Practical steps for battling Cranky Senior Syndrome

  • Be honest with yourself, and do a little digging into why you feel this way:
  • • How’s your health?
  • • How long have you felt this way?
  • • Are you on any medications that might be impacting your mood?
  • • Are you bogged down by any longstanding, particular worries?
  • • Do you feel isolated, living far from loved ones or having just retired?
  • • Whom can you talk to about these feelings?
  • Ask for help from someone you trust: your son or daughter, a friend, your pastor, a doctor or counselor.
  • Offer grace. If your grandchildren, neighbors, or people you meet seem to rub you the wrong way more often than usual, next time this happens, stop to ask yourself, “Is this about me, or is this just a young person being a young person?” It’s frustrating to feel like you are on a different page from another person or group of people or to experience disrespect. That said, regularly practicing patience and grace for your family and those you meet will allow you to let go of some of those frustrations more easily over time.
  • Be more curious. The next time someone of a different generation disagrees with you, or takes an approach you instinctively question, ask questions before you jump to conclusions or become frustrated. Everyone, at every age, longs to be heard. Take the time to get to know a young person in your neighborhood, or your condo neighbor, or the person in your bridge club who perhaps says outlandish things. Learning that person’s story will give you perspective you didn’t have before, and you may even make a new friend.
  • Choose something to look forward to. When is the last time you planned a visit somewhere, or welcomed a visitor? Tried a new hobby or mastered a new recipe? Saw a new movie or took a child to the park? Every soul needs hope to thrive. Whether your jive is a houseplant, a mystery novel, or joining a sewing circle, engaging in something new builds new synapses in your brain, introduces you to new ideas, and can help you meet new friends. 

“‘For I know the plans I have for you,’ declares the Lord. ‘Plans to prosper you and not to harm you.
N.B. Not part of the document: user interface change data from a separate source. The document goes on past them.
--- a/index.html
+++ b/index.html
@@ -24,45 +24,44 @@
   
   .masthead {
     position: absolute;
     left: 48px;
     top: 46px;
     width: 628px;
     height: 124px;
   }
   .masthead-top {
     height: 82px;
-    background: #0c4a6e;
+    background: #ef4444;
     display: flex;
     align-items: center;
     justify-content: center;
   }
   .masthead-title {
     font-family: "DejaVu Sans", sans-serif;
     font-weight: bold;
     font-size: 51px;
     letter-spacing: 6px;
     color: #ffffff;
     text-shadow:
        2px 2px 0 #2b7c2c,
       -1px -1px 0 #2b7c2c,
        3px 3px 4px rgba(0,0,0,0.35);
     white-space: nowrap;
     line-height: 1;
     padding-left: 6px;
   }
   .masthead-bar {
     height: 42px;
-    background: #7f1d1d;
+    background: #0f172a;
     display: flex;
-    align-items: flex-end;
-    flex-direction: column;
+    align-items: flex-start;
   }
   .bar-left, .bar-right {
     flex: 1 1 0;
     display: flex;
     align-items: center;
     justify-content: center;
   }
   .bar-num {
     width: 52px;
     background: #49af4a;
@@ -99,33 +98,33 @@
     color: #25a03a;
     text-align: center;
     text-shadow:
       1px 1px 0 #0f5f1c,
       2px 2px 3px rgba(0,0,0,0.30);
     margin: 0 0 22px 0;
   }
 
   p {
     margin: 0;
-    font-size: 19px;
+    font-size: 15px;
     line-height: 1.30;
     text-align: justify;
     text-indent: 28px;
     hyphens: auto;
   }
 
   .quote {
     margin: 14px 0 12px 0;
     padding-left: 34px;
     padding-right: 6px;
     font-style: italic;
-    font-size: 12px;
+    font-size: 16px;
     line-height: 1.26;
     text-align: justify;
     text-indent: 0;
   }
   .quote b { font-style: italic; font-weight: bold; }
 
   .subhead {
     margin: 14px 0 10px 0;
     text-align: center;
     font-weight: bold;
Plans to give you hope and a future.’”

— Jeremiah 29:11

  • Reclaim your gratitude … and by default, your joy. Look around you. Read the newspaper. It won’t take long to see that things could be a lot worse. You have much to be grateful for ­– we all do, as long as we are still living and breathing. Make a list of the things you are grateful for in your mind, daily if necessary. If it helps, write your list down. Keep it on the wall in the room where you spend the most time. Then, prayerfully thank the Lord for His blessings, and for all the beauty that surrounds us, and for the salvation we know we have through Jesus Christ.
  • Get outside your normal walls. Physicians say that regular, short bouts of walking or other simple exercise that gets your heart pumping helps battle dementia, clear the mind, and boost your mood. And aerobic exercise enhances the functioning of frontal lobes in older adults, science has shown. Just because your body may, at times, seem to be betraying you, doesn’t mean all hope is lost. It simply means new mechanisms for living your best life are in order.
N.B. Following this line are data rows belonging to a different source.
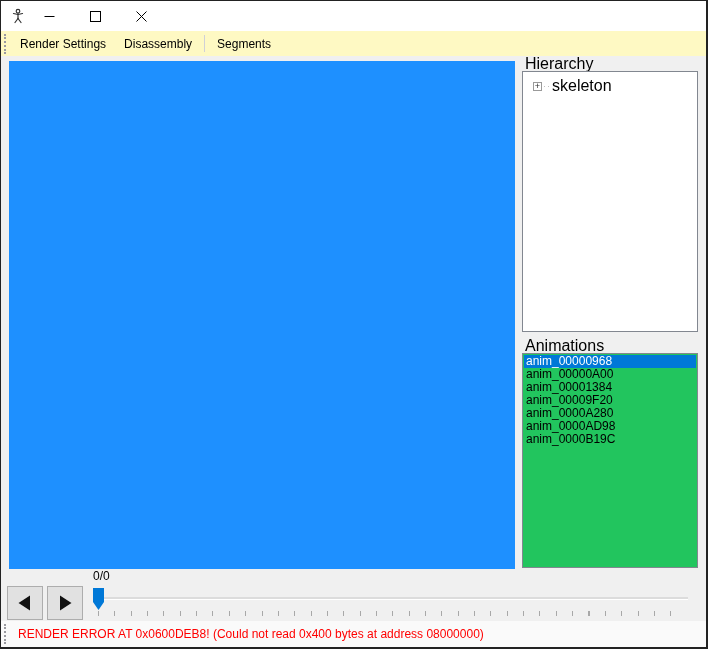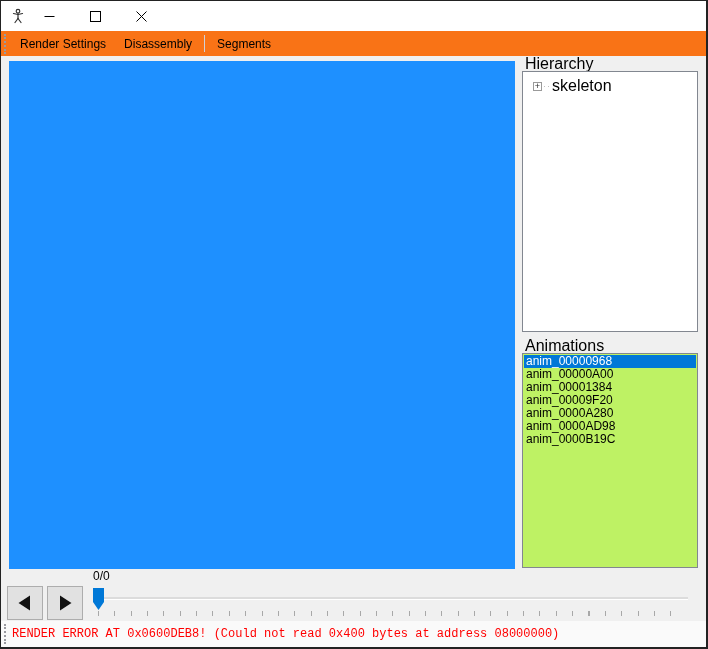--- a/index.html
+++ b/index.html
@@ -15,21 +15,21 @@
     position:absolute; left:0; top:0; right:0; height:30px; background:#ffffff;
     display:flex; align-items:center;
   }
   .app-icon { width:16px; height:16px; margin-left:9px; flex:0 0 auto; }
   .title-text { font-size:12px; color:#000; margin-left:7px; flex:1 1 auto; }
   .winbtns { display:flex; height:30px; }
   .winbtn { width:46px; height:30px; display:flex; align-items:center; justify-content:center; }
 
   
   .menubar {
-    position:absolute; left:0; top:30px; right:0; height:25px; background:#f97316;
+    position:absolute; left:0; top:30px; right:0; height:25px; background:#fef9c3;
     display:flex; align-items:center;
   }
   .grip {
     width:3px; height:20px; margin:0 4px 0 3px;
     border-left:2px dotted #9a9aa0;
   }
   .menu-item { font-size:12px; color:#000; padding:4px 9px; cursor:default; }
   .menu-sep { width:1px; height:17px; background:#d0d0d7; margin:0 3px; }
 
   
@@ -50,21 +50,21 @@
     width:9px; height:9px; border:1px solid #9a9a9a; background:#fff;
     display:inline-flex; align-items:center; justify-content:center;
     font-size:9px; line-height:7px; color:#333; flex:0 0 auto;
   }
   .tree-dots { color:#b8b8b8; font-size:9px; letter-spacing:1px; margin:0 1px; }
   .tree-label { font-size:16px; color:#000; }
 
   .animations-label { left:524px; top:336px; }
   .list-box {
     position:absolute; left:521px; top:352px; width:176px; height:215px;
-    background:#bef264; border:1px solid #828790; padding:1px; overflow:hidden;
+    background:#22c55e; border:1px solid #828790; padding:1px; overflow:hidden;
   }
   .anim-item { font-size:12px; line-height:13px; height:13px; color:#000;
                padding-left:2px; white-space:nowrap; cursor:default; }
   .anim-item.selected { background:var(--selection, #0078D7); color:#fff; }
 
   
   .frame-label { position:absolute; left:92px; top:568px; font-size:12px; color:#000; }
   .pb-btn {
     position:absolute; top:585px; width:36px; height:34px;
     background:#e1e1e1; border:1px solid #adadad;
@@ -84,21 +84,21 @@
   .slider-ticks {
     position:absolute; left:97px; top:610px; width:587px; height:5px;
     background:repeating-linear-gradient(to right, #a8a8a8 0 1px, transparent 1px 16.35px);
   }
 
   
   .statusbar {
     position:absolute; left:0; right:0; bottom:0; height:26px; background:#fafafa;
     display:flex; align-items:center;
   }
-  .status-text { font-size:12px; color:var(--error, #FF0000); margin-left:1px; white-space:nowrap;font-family:Liberation Mono, monospace; }
+  .status-text { font-size:12px; color:var(--error, #FF0000); margin-left:7px; white-space:nowrap; }
 </style>
 </head>
 <body>
 
 <div class="window">
 
   <div class="titlebar">
     <svg class="app-icon" viewBox="0 0 16 16">
       <g stroke="#333" stroke-width="1.2" fill="none" stroke-linecap="round">
         <circle cx="8" cy="3.2" r="1.8"></circle>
Embracing a more optimistic outlook and rising above a downtrodden spirit isn’t as easy as flipping a switch. You don’t have to do it on your own. No matter your age or circumstances, you are a beloved child of God, and He wants to renew your joy. Pray daily for God to refresh your spirit and return a ready smile to your face, and happiness to your heart. Do your part by finding new things to be grateful for, and He won’t let you down.

Most of us get down and out once in a while – even downright cranky – but through faith and perseverance, it is possible to find new reasons to smile and to engage in community or an interesting hobby, new friendships, or wise counsel. God bless you in your pursuit of happiness and a sunnier outlook, and if we can pray for you in any way, let us know.